They hire lots of smart people to do research but are generally quite conservative in making any big changes to their strategies. This is something they pride themselves in as they don't believe they are in the business of creating black box strategies. The point of the researchers is honestly more to continually test their hypothesis for whether the strategies will deliver outperformance in the long term.

I would say it's a great place to learn and everyone in the industry would respect your experience there. You would likely not have any trouble getting interviews at citadel, two sigma, etc. but it is probably not a place where you'd want to spend your entire career if you're looking to become a PM to make 7 figures or whatever. My friends who are VPs there really like it, they get to do interesting work, pretty relaxed hours, etc. It depends what you're looking for.

The fact that AQR strategies are "low sharpe" aren't really telling a secret. They're supposed to be somewhat commoditized straight forward strategies

 

Second what DeepLearning said. I am continually surprised at how even experienced people in this industry tend to lack breadth and knowledge on the broad industry.

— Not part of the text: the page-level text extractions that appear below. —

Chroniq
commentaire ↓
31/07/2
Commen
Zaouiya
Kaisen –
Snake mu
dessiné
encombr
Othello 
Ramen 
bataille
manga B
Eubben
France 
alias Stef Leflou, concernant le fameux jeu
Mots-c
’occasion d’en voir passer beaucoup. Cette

First of all, AQR is not just a single fund. It is firm that has somewhere between 30 - 40 different funds, each specializing in its own set of strategies. Many of these are essentially running some form of risk premia strategies, which are designed to have low costs and high capacity, and provide betas and not alphas. These are the ones which have really suffered in recent years.

This is the reason why funds like these charge only 1% management fees and no performance fees. They do not aim to "outperform", instead they track premia like value, momentum and quality which are well known, and backed by much academic research. Naturally when these factors underperform, the funds tracking them will suffer as well if they are actually doing their job.

This is in contrast to those sub 10B funds that seek to provide alphas, i.e uncorrelated returns, but have much more limited capacity. They also charge investors a performance fee and often higher management fees than the above. Those are the ones who are worth roasting when they underperform through an entire market cycle and suffer massive drawdowns during quant crashes.